La película termina y se apuran por irse. Te pisan, te tapan los títulos del final y se amontonan en la escalera a no poder salir, porque claro, nadie baja velozmente las escaleras de escalón doble en semioscuridad... sin contar los que se paran en medio porque se arrepintieron. 

Fuiste al cine por la maravillosa experiencia de disfrutar una película en un ambiente apropiado y salís con calambres por cogotear, molesto por tener que buscar el momento y el tono para pedir silencio o mirar fuerte al que toda la función empuja tu butaca con las rodillas como si eso pudiera agrandar su espacio para poner las piernas, por no hablar de la lucha a codo partido por conquistar el apoyabrazo… y al bajar la escalera cuando todos salieron recordás la escena con el vendedor de entradas. 

Quizás los críticos hayan quedado fijados en la salida al cine de la infancia, esa fiesta, ese encuentro con los vecinos del barrio, esas ganas de tomarle la mano y besarlo quizás, esos tiempos en los que hacíamos barbaridades y eran otros los que se enojaban. O en el sobre que pasan las cadenas de cines, aunque dudo. No lo necesitan.

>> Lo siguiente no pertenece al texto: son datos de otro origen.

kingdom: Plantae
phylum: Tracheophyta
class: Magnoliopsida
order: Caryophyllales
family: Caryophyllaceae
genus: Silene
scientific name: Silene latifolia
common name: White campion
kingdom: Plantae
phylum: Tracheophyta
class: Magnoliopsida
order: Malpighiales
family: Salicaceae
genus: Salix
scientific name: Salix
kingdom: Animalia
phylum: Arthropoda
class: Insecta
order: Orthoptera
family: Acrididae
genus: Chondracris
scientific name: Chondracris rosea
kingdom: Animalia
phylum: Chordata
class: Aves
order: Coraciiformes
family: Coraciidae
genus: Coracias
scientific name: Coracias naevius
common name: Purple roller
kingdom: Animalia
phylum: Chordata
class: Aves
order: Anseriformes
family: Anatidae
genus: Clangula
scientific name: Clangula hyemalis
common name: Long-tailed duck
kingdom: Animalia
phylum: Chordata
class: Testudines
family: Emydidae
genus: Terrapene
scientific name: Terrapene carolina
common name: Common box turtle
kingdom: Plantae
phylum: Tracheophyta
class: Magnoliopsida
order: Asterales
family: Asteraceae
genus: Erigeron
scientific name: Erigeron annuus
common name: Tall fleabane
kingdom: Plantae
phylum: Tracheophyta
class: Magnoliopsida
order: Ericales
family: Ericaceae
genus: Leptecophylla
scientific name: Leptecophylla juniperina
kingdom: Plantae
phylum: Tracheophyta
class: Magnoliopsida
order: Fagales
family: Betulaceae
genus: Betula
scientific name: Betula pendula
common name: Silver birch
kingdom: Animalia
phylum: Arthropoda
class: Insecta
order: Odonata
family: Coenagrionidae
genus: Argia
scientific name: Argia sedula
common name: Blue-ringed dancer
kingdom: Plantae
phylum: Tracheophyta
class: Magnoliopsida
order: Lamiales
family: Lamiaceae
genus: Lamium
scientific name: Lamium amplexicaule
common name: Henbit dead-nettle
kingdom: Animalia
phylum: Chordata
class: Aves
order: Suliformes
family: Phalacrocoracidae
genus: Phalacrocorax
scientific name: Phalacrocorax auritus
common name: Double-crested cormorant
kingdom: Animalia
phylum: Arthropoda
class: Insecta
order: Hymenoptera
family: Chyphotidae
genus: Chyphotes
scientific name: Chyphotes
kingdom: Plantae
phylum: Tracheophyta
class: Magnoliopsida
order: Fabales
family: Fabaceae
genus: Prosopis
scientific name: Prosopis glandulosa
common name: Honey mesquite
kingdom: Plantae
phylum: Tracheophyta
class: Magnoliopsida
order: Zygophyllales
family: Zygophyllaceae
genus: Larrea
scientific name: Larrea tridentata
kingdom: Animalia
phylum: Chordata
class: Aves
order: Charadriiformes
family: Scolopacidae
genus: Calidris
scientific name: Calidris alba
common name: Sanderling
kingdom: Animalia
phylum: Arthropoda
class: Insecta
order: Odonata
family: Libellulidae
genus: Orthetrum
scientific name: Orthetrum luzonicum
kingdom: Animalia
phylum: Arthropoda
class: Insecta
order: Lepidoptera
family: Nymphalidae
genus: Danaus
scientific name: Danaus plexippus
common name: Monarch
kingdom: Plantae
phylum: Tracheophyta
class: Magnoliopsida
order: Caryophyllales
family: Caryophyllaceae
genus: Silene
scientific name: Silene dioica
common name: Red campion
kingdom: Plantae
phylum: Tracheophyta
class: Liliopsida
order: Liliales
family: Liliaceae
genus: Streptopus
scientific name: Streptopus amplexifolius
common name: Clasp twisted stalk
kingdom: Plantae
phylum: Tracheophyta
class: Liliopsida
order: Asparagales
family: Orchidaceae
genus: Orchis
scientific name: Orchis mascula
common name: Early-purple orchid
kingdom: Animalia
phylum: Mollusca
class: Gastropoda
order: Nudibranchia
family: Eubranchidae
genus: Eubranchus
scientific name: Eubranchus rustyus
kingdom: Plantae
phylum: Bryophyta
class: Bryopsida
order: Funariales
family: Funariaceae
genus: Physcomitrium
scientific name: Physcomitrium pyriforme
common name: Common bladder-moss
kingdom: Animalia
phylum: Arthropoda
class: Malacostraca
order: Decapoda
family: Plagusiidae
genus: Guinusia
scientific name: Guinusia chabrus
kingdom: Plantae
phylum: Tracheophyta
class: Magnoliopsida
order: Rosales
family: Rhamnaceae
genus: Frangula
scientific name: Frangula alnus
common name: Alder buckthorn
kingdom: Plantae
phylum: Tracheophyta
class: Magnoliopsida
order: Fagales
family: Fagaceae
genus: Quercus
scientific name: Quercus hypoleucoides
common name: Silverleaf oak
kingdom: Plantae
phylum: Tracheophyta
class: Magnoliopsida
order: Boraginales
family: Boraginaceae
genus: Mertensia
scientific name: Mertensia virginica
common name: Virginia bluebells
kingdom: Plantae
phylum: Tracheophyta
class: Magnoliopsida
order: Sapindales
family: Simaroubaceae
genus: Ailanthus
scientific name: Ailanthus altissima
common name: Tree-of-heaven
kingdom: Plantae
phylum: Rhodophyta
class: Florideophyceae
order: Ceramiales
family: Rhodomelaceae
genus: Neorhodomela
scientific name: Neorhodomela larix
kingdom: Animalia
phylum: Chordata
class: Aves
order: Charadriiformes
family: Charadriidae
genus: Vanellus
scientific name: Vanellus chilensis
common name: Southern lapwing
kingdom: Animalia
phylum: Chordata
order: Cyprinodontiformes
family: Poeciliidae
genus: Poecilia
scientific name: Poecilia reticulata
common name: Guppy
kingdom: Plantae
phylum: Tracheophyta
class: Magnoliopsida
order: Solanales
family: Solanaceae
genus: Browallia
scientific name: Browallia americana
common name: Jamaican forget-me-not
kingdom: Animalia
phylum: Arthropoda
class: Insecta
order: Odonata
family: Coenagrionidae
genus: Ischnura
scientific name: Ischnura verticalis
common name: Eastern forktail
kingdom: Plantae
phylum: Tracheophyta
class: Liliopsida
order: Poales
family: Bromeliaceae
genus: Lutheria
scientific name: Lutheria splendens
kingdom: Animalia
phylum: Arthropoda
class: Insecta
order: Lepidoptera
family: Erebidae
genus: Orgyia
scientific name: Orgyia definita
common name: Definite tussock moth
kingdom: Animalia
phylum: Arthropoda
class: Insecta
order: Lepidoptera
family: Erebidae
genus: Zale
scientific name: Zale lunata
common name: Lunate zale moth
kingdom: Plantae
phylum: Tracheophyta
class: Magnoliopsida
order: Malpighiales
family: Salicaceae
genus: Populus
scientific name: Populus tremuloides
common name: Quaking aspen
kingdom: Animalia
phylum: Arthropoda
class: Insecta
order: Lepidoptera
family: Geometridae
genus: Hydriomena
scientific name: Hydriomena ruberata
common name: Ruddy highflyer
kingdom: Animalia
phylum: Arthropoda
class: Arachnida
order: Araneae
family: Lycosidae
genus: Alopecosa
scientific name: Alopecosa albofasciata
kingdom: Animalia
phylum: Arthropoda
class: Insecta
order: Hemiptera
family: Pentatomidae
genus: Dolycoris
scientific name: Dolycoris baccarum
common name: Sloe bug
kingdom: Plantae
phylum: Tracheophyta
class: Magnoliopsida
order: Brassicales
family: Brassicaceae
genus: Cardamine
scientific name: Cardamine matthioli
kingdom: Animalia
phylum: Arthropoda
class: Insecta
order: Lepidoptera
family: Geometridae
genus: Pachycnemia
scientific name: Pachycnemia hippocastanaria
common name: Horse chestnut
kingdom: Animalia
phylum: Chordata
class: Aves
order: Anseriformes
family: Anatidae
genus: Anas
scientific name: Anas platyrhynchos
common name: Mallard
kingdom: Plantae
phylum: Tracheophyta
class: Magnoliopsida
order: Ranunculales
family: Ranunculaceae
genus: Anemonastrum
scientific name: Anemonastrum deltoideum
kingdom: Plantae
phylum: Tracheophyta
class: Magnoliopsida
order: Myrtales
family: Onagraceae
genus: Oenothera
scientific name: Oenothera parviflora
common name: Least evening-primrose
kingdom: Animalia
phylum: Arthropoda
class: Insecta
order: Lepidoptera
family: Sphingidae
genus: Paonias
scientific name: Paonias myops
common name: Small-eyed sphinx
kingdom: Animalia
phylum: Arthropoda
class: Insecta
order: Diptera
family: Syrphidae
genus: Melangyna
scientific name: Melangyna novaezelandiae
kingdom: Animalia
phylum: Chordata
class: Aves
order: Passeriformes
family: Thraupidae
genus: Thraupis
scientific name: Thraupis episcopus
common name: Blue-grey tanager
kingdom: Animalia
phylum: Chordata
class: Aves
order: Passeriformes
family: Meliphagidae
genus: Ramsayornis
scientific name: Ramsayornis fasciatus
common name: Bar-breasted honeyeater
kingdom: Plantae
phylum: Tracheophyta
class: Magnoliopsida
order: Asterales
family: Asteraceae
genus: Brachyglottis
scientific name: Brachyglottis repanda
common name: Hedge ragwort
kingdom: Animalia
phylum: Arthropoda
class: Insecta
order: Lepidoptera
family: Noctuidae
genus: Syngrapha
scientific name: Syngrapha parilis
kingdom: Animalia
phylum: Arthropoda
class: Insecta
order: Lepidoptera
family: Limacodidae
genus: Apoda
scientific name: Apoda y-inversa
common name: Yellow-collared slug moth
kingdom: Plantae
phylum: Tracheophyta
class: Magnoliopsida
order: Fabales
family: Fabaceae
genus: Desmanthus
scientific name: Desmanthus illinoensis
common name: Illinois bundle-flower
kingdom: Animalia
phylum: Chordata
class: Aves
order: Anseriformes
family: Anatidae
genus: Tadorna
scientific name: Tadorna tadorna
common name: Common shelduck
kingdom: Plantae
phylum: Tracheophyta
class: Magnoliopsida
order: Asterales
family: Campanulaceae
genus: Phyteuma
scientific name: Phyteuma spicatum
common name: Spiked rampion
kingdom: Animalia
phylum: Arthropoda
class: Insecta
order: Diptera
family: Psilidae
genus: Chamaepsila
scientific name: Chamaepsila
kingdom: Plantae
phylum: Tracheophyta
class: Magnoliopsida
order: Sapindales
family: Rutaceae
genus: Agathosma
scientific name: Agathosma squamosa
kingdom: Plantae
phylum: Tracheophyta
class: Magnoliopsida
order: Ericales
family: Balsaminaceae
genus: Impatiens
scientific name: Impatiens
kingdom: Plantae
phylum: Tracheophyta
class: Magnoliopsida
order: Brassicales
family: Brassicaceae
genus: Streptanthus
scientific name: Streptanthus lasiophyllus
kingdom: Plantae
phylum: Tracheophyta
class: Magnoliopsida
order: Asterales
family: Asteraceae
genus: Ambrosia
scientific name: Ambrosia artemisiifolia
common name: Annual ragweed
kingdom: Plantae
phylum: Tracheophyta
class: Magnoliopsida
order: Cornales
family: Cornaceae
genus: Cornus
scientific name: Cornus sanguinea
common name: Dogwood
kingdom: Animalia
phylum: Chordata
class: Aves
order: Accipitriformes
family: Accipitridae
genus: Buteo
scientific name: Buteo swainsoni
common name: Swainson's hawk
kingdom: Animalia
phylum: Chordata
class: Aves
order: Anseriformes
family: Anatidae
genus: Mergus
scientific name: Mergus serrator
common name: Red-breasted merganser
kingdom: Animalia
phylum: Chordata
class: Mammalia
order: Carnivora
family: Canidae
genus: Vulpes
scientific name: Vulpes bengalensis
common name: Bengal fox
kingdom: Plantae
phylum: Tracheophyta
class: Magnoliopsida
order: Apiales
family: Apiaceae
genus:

Pantalla gigante, sonido de avanzada, 3D, butacas amplias, alfombras mullidas… y un catálogo de hijos únicos que arruinan la experiencia. Que alguien haga algo. Que ir al cine vuelva a ser aquel tiempo mágico para el asombro, el miedo, la alegría, el tiempo detenido por dos horas. Y ahí sí, yo también voy a decir “y véanla en el cine”.